All I can see are ghosts

All I can see are ghosts

2025 Oradea, Romania All I can see are ghosts at the Darvas House Ceramic, Glaze, Luster, Eosin

A design research on heritage, ceramics and craftmanship in the city of Oradea

A two-room exhibition revisiting the architectural and artistic heritage of the Darvas House in Oradea

The winter garden owns an installation called “All I can see are ghosts”, paying tribute to the displaced civilians of Oradea’s recent history and more specifically to the fate of Oradea’s Jewish community during the Holocaust.

In the span of a few years, Oradea’s Jewish community, a good fourth of its total population, was decimated. Only a few hundred returned from the death camps. This story  is tightly linked to the Darvas House as it is a signature edifice of the Hungarian Jewish fin-de-siècle Bourgeoisie, which turnt Oradea into the “Paris on the Petze Creek”, a bitter-sweet allegory coined by the poet Endre Ady. The house was commissioned by a successful Jewish businessman, Imre Darvas, and built with the help of Jewish architects, the Vágó Brothers, László and József Vágó. 

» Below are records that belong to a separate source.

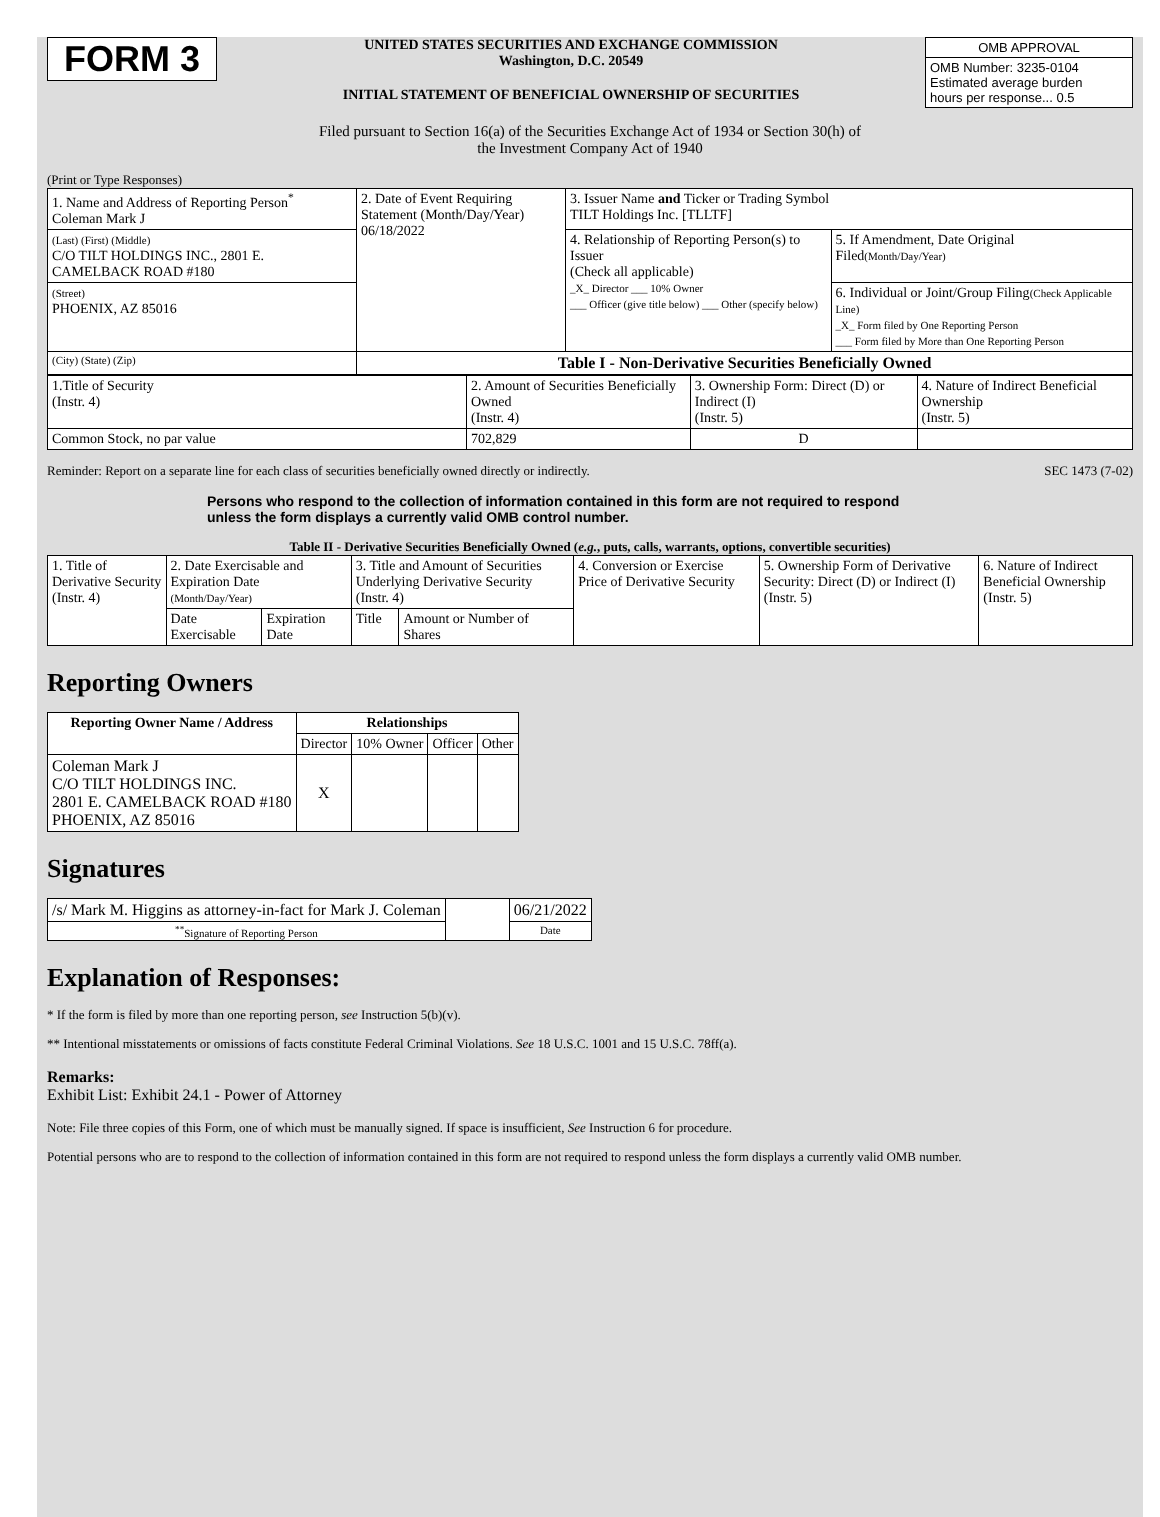FORM 3
UNITED STATES SECURITIES AND EXCHANGE COMMISSION
Washington, D.C. 20549
INITIAL STATEMENT OF BENEFICIAL OWNERSHIP OF SECURITIES
| OMB APPROVAL |
| OMB Number: 3235-0104 Estimated average burden hours per response... 0.5 |
Filed pursuant to Section 16(a) of the Securities Exchange Act of 1934 or Section 30(h) of
the Investment Company Act of 1940
(Print or Type Responses)
| 1. Name and Address of Reporting Person<sup>*</sup> Coleman Mark J | 2. Date of Event Requiring Statement (Month/Day/Year) 06/18/2022 | 3. Issuer Name and Ticker or Trading Symbol TILT Holdings Inc. [TLLTF] | |
| (Last) (First) (Middle) C/O TILT HOLDINGS INC., 2801 E. CAMELBACK ROAD #180 | | 4. Relationship of Reporting Person(s) to Issuer (Check all applicable) _X_ Director ___ 10% Owner ___ Officer (give title below) ___ Other (specify below) | 5. If Amendment, Date Original Filed (Month/Day/Year) |
| (Street) PHOENIX, AZ 85016 | | | 6. Individual or Joint/Group Filing (Check Applicable Line) _X_ Form filed by One Reporting Person ___ Form filed by More than One Reporting Person |
| (City) (State) (Zip) | Table I - Non-Derivative Securities Beneficially Owned | | |
| 1.Title of Security (Instr. 4) | 2. Amount of Securities Beneficially Owned (Instr. 4) | 3. Ownership Form: Direct (D) or Indirect (I) (Instr. 5) | 4. Nature of Indirect Beneficial Ownership (Instr. 5) |
| Common Stock, no par value | 702,829 | D | |
Reminder: Report on a separate line for each class of securities beneficially owned directly or indirectly. SEC 1473 (7-02)
Persons who respond to the collection of information contained in this form are not required to respond unless the form displays a currently valid OMB control number.
Table II - Derivative Securities Beneficially Owned (e.g., puts, calls, warrants, options, convertible securities)
| 1. Title of Derivative Security (Instr. 4) | 2. Date Exercisable and Expiration Date (Month/Day/Year) | | 3. Title and Amount of Securities Underlying Derivative Security (Instr. 4) | | 4. Conversion or Exercise Price of Derivative Security | 5. Ownership Form of Derivative Security: Direct (D) or Indirect (I) (Instr. 5) | 6. Nature of Indirect Beneficial Ownership (Instr. 5) |
| | Date Exercisable | Expiration Date | Title | Amount or Number of Shares | | | |
Reporting Owners
| Reporting Owner Name / Address | Relationships | | | |
| --- | --- | --- | --- | --- |
| | Director | 10% Owner | Officer | Other |
| Coleman Mark J C/O TILT HOLDINGS INC. 2801 E. CAMELBACK ROAD #180 PHOENIX, AZ 85016 | X | | | |
Signatures
| /s/ Mark M. Higgins as attorney-in-fact for Mark J. Coleman | | 06/21/2022 |
| <sup>**</sup> Signature of Reporting Person | | Date |
Explanation of Responses:
* If the form is filed by more than one reporting person, see Instruction 5(b)(v).
** Intentional misstatements or omissions of facts constitute Federal Criminal Violations. See 18 U.S.C. 1001 and 15 U.S.C. 78ff(a).
Remarks:
Exhibit List: Exhibit 24.1 - Power of Attorney
Note: File three copies of this Form, one of which must be manually signed. If space is insufficient, See Instruction 6 for procedure.
Potential persons who are to respond to the collection of information contained in this form are not required to respond unless the form displays a currently valid OMB number.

This installation is one of remembrance, of meditation, on the places that stay when people are killed or displaced.

While the first room invites reflection on loss and memory, the second explores how material, form, and colour can echo architectural heritage and bring it forward, reaching the present.

In the hallway, we can find “Colors in Shapes”, an exhibition of ceramic objects boasting various shapes and glazes, inspired by the house’s architecture and responding to this year’s topic, determining International Art Nouveau Day: ‘Color’. During the two weeks I spent in Oradea, I had a chance to explore with clay and produce a series of vases and ornamental buttons inspired by both the architectonic and decorative elements of the Darvas villa: the “coffin lid”- shaped ceiling, characteristic of then-contemporary Finnish and Hungarian architecture, reflected in the all-encompassing trapezoid openings and octagonal decorative details, respectively the façade cladding articulated by a plethora of ornamental buttons. These elements were transferred into clay via new technologies, 3D modelling, and 3D printing.

The resulting elements have been glazed with colors reflecting the building’s stained glass pieces and the façade’s ornamental cycle: green eosin, antique gold, metallic, blue, green, and yellow glazes in different mixes and proportions. The objects on show are of different facturesfacture. A handful are finished, and some artefacts are still in progress. This allows us to see how the glaze color works with different shapes and surfaces, showing a glimpse of what’s possible when merging ancestral techniques with new technologies.

The elements are arranged around a circular log stack that references the Darvas family’s wood production origins while symbolically showing the alchemical transformation of timber to ceramic through their patronage. 

The pieces were manufactured with the caring help of Attila László and Ferenc Halmos.